Но в следующий миг не Чезаре, а Хуан с воплем полетел наземь. Чезаре встал над ним. Он тяжело дышал, на скулах ходили желваки, горло дергалось в такт с учащенно бьющимся сердцем. Хуан, оправившись от позорного падения, поднялся на ноги. Секунду братья смотрели друг на друга — а потом покатились, сцепившись, по траве, колотя друг друга и выкрикивая ужасающие ругательства.

— Ах, дети, — вздохнула Ваноцца. — Мальчишки есть мальчишки. Ну а теперь ты выбирай, что хочешь, милая.

Лукреция, словно и не замечая драки, заворожено разглядывала оставшиеся фигурки. Родриго посмотрел на дочь, на вновь проступившее в ее миловидном личике выражение сосредоточенности, присущее скорее опытным шахматистам, чем маленьким девочкам. Ее тонкий пальчик тронул паука, раскинувшего в траве серебристые лапы. Потом Лукреция с неохотой отняла руку и посмотрела на третью фигурку. На ласточку, распрямившую в вечном полете острые, как ножи, крылья.

— Я возьму ее, отец. Можно?

Родриго кивнул, не сводя с дочери глаз.

— Можно, дорогая. Если только ты и в самом деле уверена.

Лукреция взяла ласточку и положила ее на свою ладонь.

Склонила голову, глядя, как мутно, медленно перетекает солнечный свет в отражении на странном металле. Казалось, что там, в этой серебристой глади, свет существует по каким-то иным, чуждым этому миру законам.

— Уверена, — сказала она и прижала ласточку к груди.

«Ее глаза, — подумал Родриго. — Надо же. Так скоро».

И в этот миг спокойную тишину сада огласил крик — пронзительный, высокий крик боли. Хуан катался по траве — теперь уже не сцепившись с Чезаре, а держась за свою руку, прижатую к груди под неестественным углом.

— Ма-а-ама! — верещал он, захлебываясь слезами. — Моя рука!

Чезаре, стоя поодаль, смотрел на своего большого и сильного брата скорее с удивлением, чем с раскаянием. Фигурку быка он по-прежнему сжимал в кулаке — он не выпускал ее во время драки.

Ваноцца встала. Родриго ждал, что она бросится к плачущему сыну, утешит его — в конце концов, она мать и, он знал, любящая мать. Но вместо этого она подняла с земли оставшуюся фигурку паука и, подойдя к Хуану, усадила его прямо. Хуан захныкал, жалуясь, что Чезаре сломал ему руку. Это казалось немыслимым, особенно если сравнить комплекцию мальчиков, но Родриго знал, что Хуан не преувеличивает. Он взглянул Чезаре в глаза — да, все так и есть. Бык, как и ласточка, тоже признал нового владельца.
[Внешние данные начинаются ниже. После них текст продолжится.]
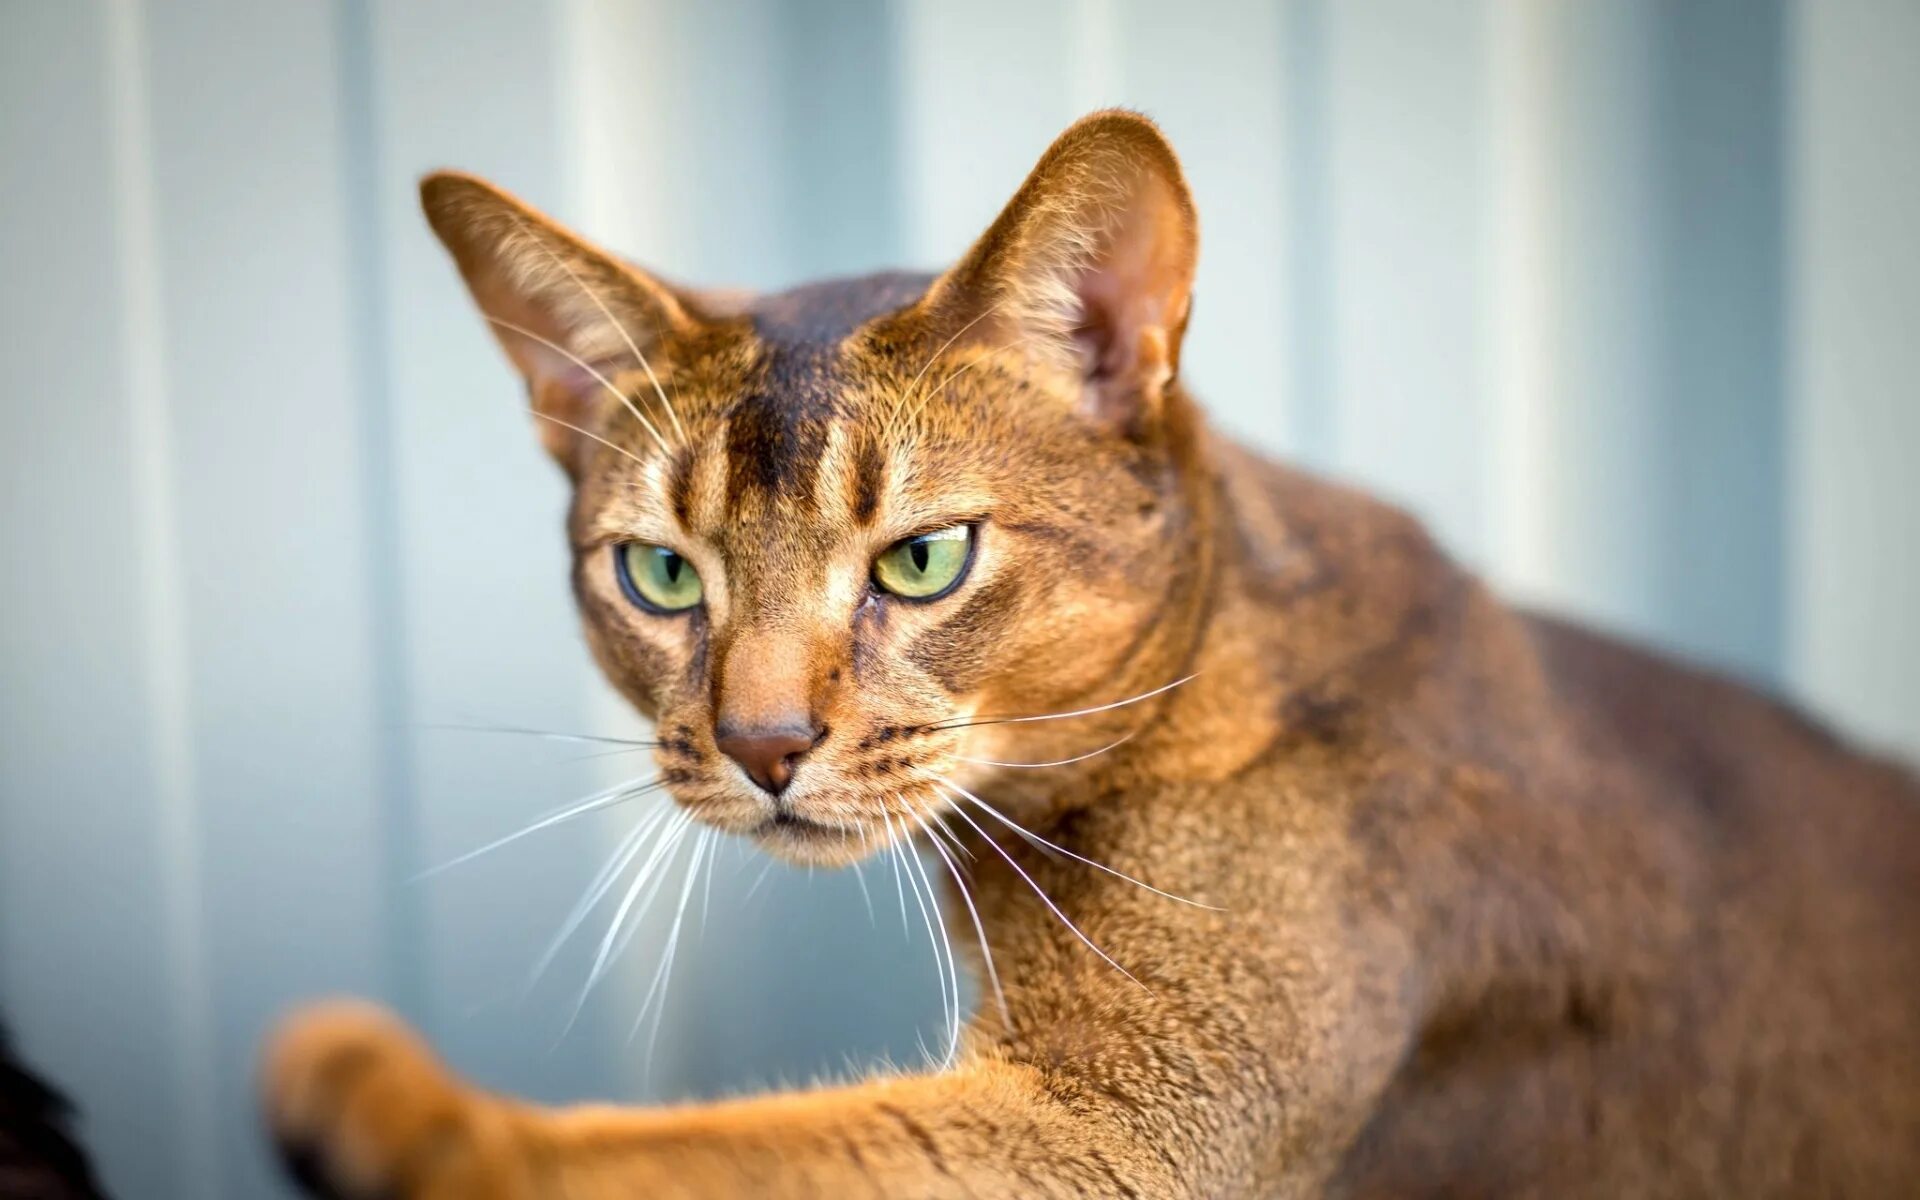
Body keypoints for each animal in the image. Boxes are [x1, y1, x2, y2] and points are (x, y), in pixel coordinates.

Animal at [259, 112, 1920, 1198]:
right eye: (662, 575)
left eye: (923, 559)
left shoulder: (1125, 1130)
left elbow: (704, 1157)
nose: (762, 743)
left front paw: (389, 1101)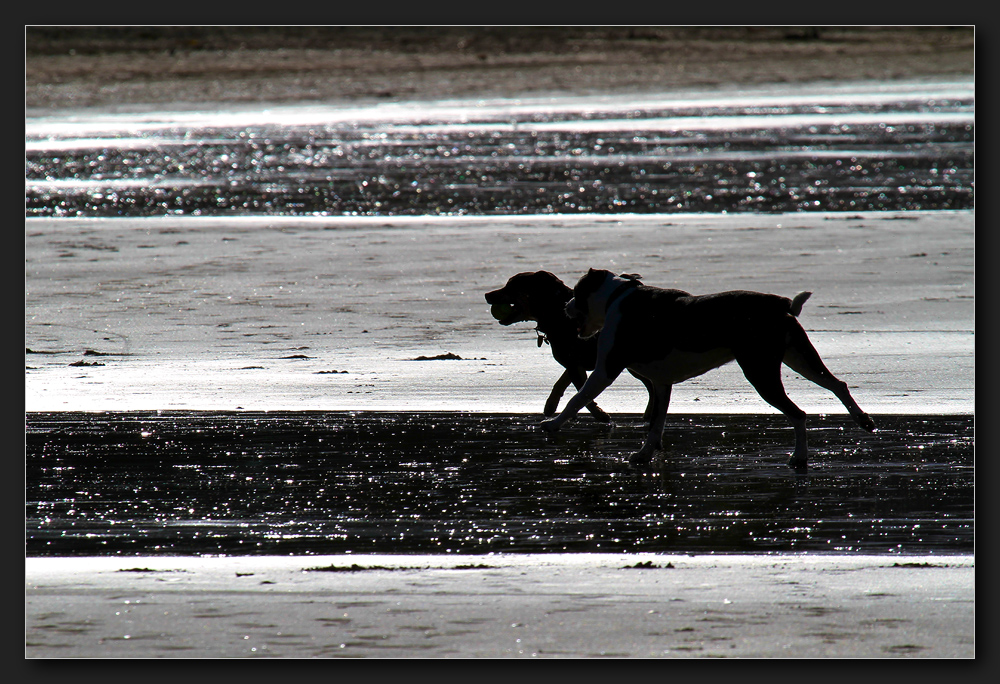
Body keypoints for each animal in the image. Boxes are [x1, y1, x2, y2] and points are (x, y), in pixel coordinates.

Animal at [540, 268, 876, 470]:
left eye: (576, 293)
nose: (566, 307)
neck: (615, 298)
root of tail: (781, 305)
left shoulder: (606, 370)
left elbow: (577, 399)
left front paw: (553, 424)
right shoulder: (662, 384)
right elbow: (657, 423)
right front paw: (645, 454)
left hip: (760, 371)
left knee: (798, 413)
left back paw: (800, 457)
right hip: (800, 358)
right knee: (837, 384)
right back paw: (863, 420)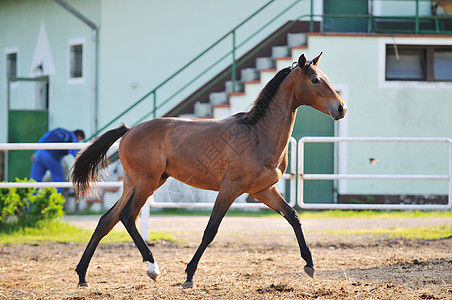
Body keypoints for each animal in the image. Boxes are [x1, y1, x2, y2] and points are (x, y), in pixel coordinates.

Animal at [71, 53, 346, 288]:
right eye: (314, 80)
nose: (341, 108)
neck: (258, 134)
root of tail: (128, 130)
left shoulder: (263, 190)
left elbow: (293, 217)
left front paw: (310, 265)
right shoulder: (230, 189)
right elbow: (210, 230)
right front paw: (189, 274)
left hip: (137, 183)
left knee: (107, 220)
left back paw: (82, 276)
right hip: (146, 183)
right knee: (127, 216)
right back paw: (152, 268)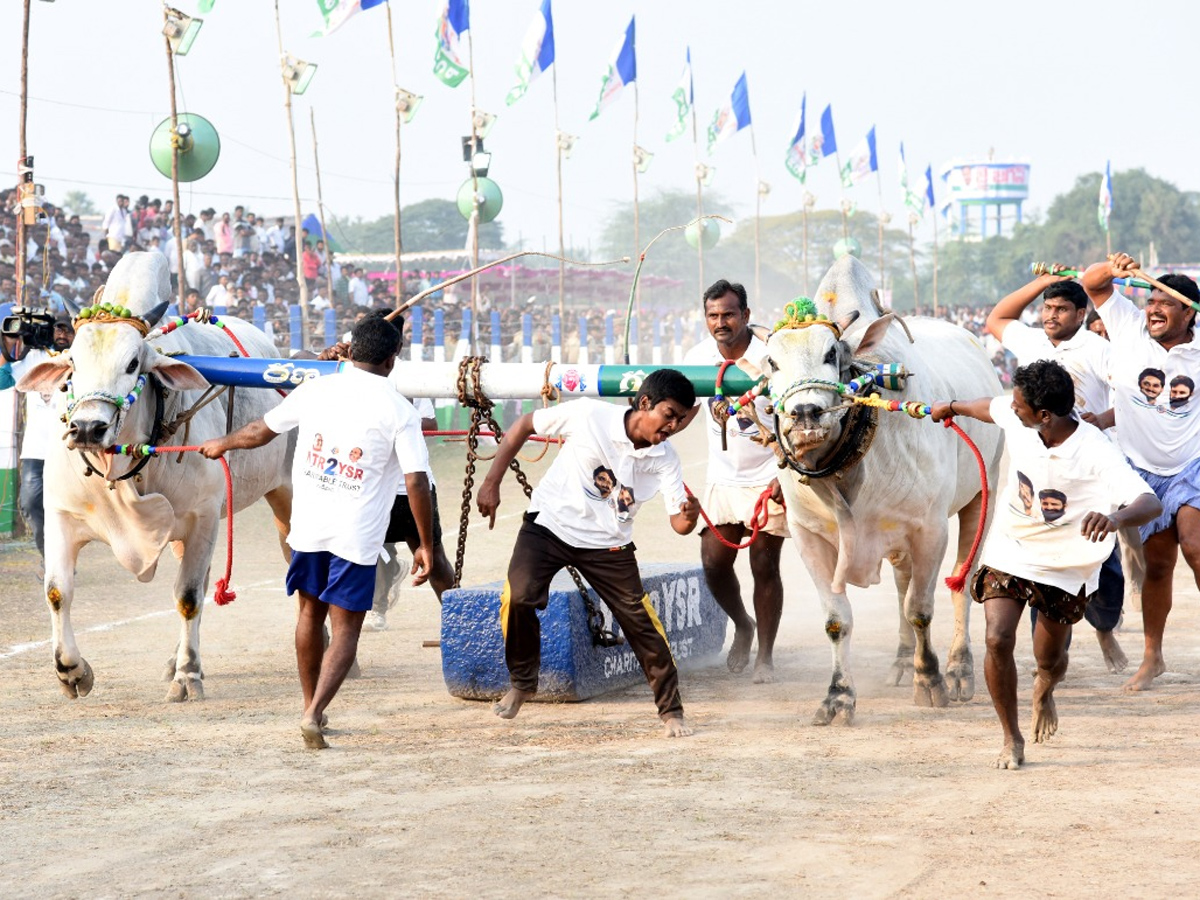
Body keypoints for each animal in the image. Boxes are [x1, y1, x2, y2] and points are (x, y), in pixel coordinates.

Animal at [18, 254, 292, 705]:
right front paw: (71, 671)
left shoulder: (202, 519)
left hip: (286, 494)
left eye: (133, 364)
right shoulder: (59, 514)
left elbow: (188, 597)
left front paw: (188, 675)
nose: (87, 427)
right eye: (72, 363)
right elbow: (57, 591)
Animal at [758, 255, 1003, 724]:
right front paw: (838, 697)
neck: (844, 472)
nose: (805, 414)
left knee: (960, 584)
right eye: (772, 362)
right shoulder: (808, 536)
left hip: (984, 494)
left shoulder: (930, 529)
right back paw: (902, 661)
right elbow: (837, 620)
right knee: (902, 583)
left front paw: (931, 681)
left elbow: (921, 609)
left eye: (831, 354)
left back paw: (958, 669)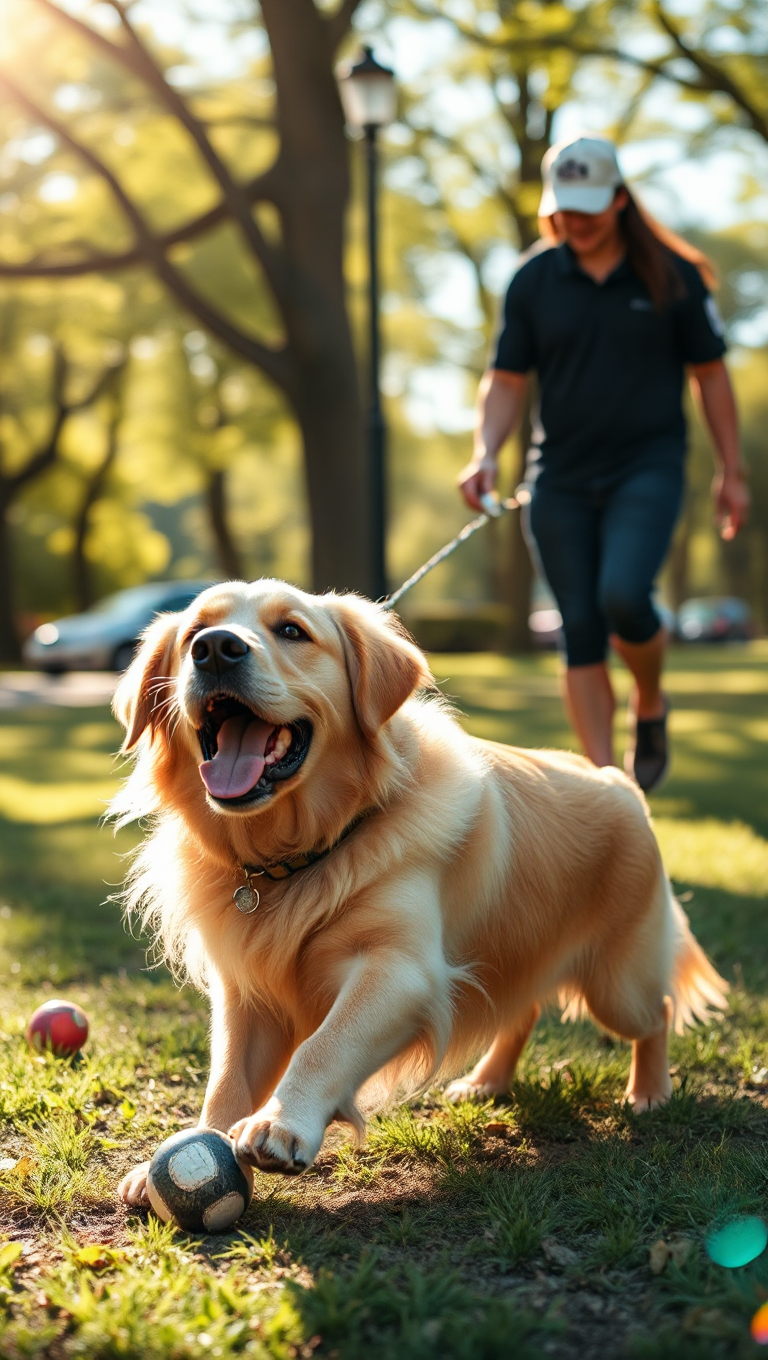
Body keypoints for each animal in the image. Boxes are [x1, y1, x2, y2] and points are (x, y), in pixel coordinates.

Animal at [113, 579, 723, 1207]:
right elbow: (227, 1078)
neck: (303, 855)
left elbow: (324, 1044)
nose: (215, 649)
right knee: (521, 1008)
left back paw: (649, 1092)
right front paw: (191, 1148)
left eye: (291, 630)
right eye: (193, 633)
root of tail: (615, 778)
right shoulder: (246, 991)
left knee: (657, 1014)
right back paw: (486, 1081)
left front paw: (282, 1123)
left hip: (616, 984)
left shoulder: (401, 970)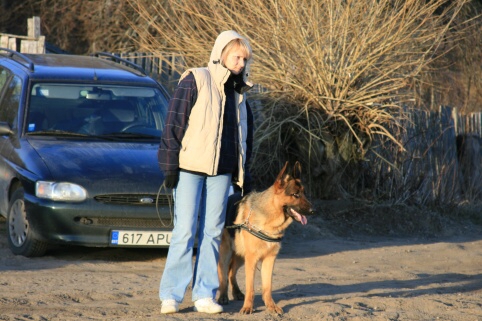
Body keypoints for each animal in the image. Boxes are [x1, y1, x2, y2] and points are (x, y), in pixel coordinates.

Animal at [217, 160, 314, 312]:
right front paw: (248, 307)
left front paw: (271, 306)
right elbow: (250, 287)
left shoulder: (269, 260)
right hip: (227, 254)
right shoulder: (252, 260)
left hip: (241, 257)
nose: (313, 210)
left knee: (232, 272)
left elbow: (267, 287)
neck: (270, 221)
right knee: (223, 272)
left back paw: (237, 292)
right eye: (295, 195)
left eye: (304, 194)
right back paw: (223, 296)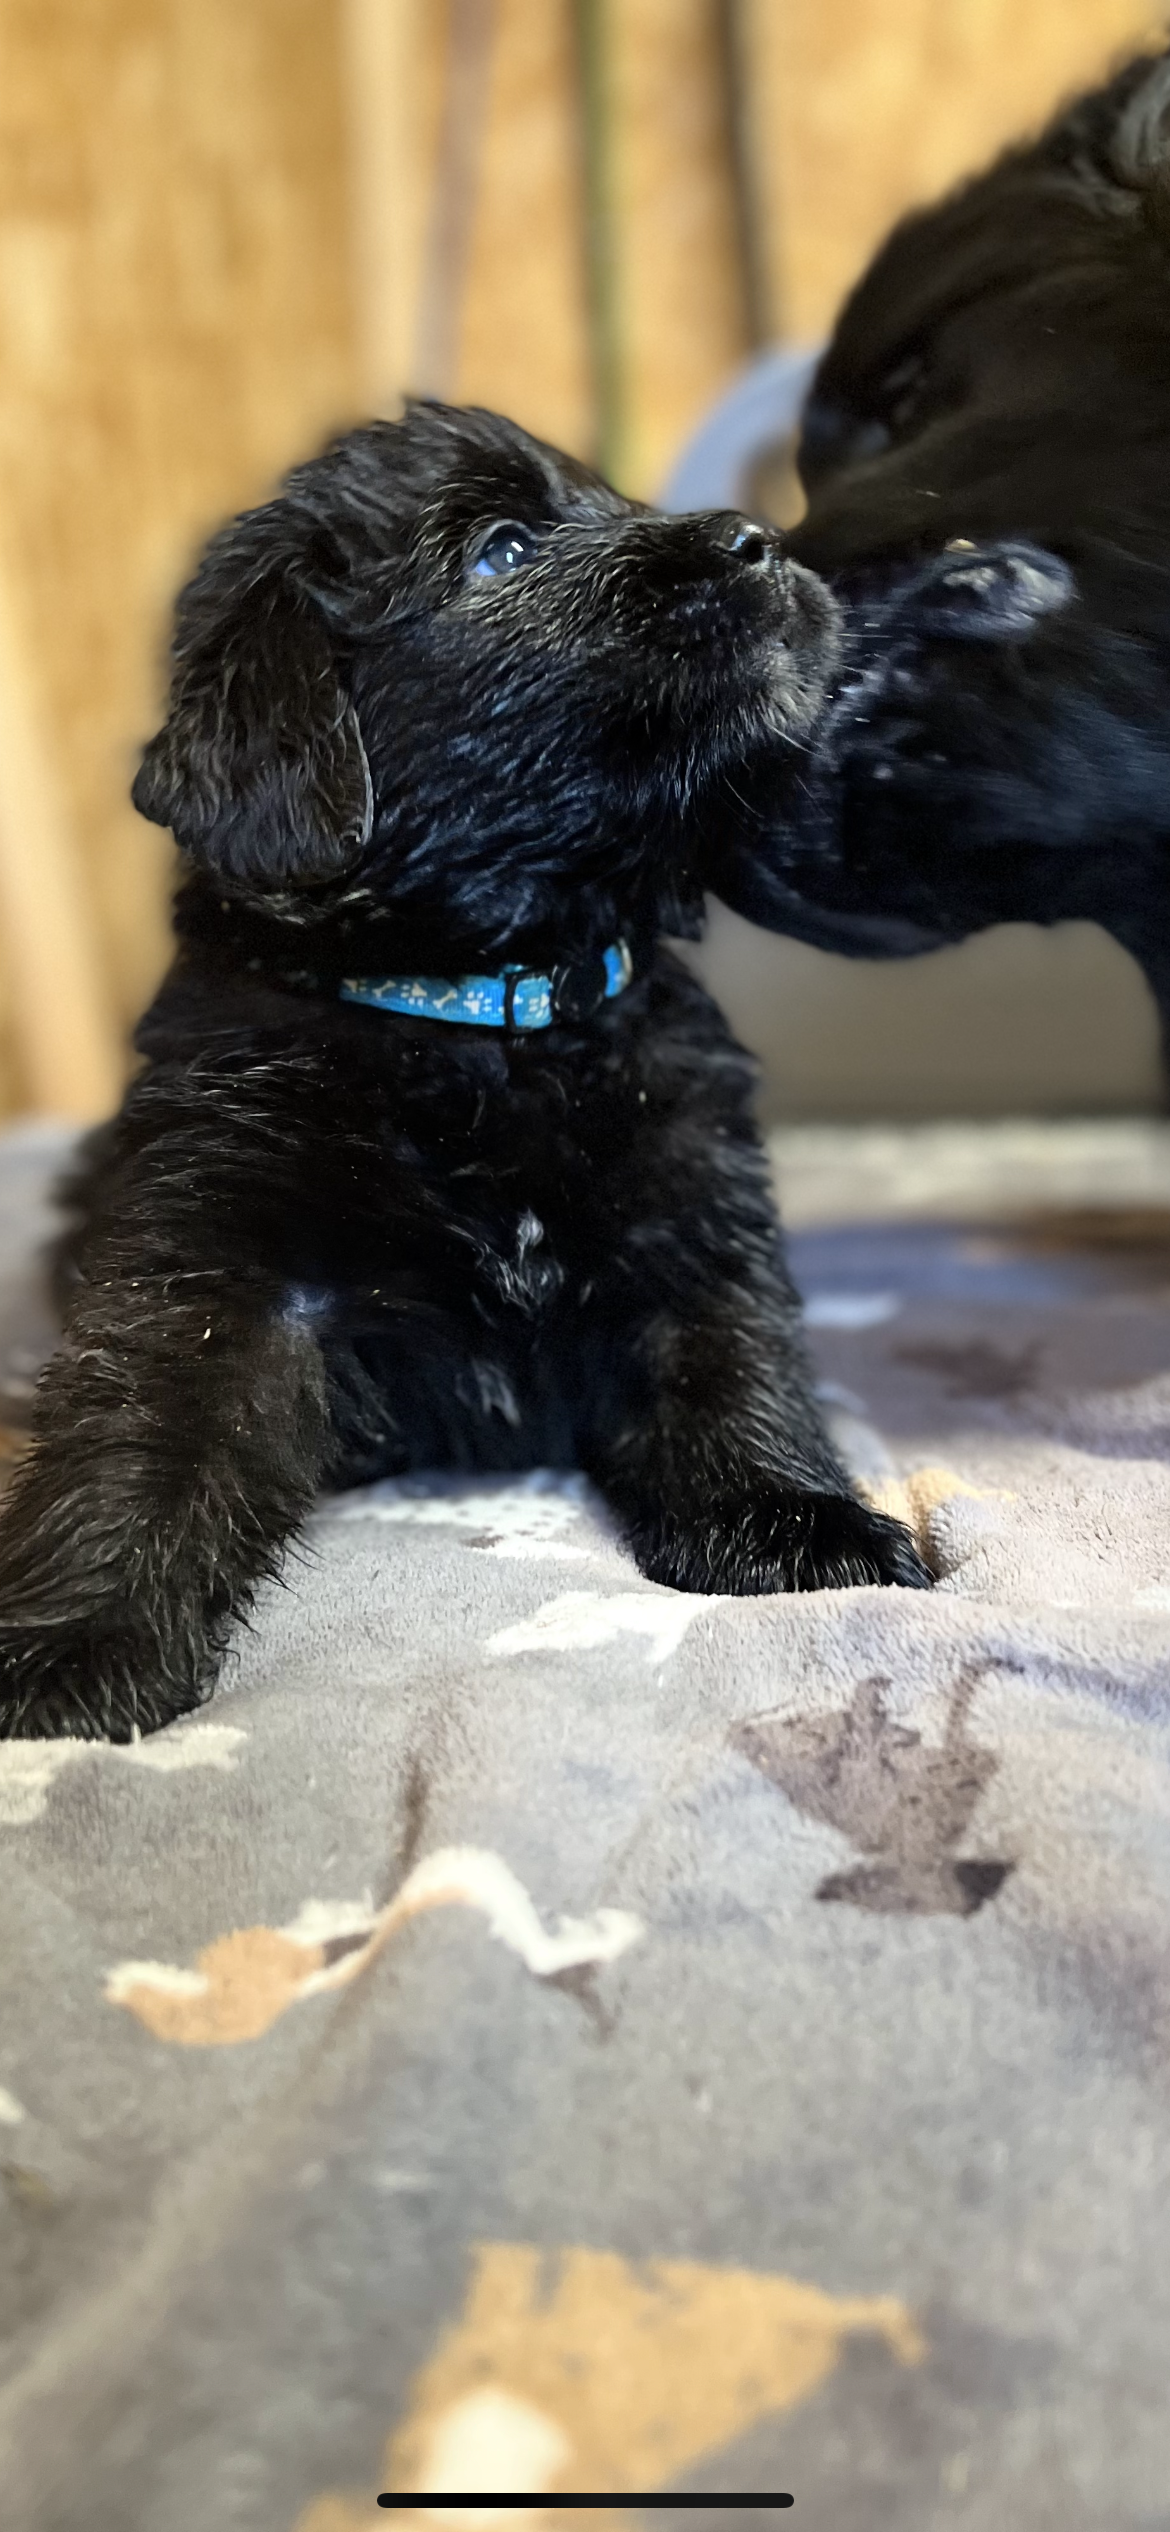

— Все хорошо, — ровный, низкий голос Ваноццы медом пролился над лужайкой. — Я помогу тебе. Сейчас помогу. Но мы должны закончить, Хуан. Это важно. Возьми. Он твой.

Она вложила паука в трясущуюся мальчишескую руку. Хуан уставился на фигурку, взвыл и в ярости отшвырнул ее прочь так, что она отлетела далеко от него, к самым ногам Родриго.

— Не надо мне этого проклятого паука! Мне больно-о!

— Отведи его в дом и вызови лекаря, — распорядился кардинал.

Когда Ваноцца увела рыдающего Хуана, Родриго наклонился и поднял с земли фигурку паука, отвергнутую его сыном. Намотал на нее золотой шнур и вновь повесил себе на шею. Он был разочарован, но… на все воля Господня.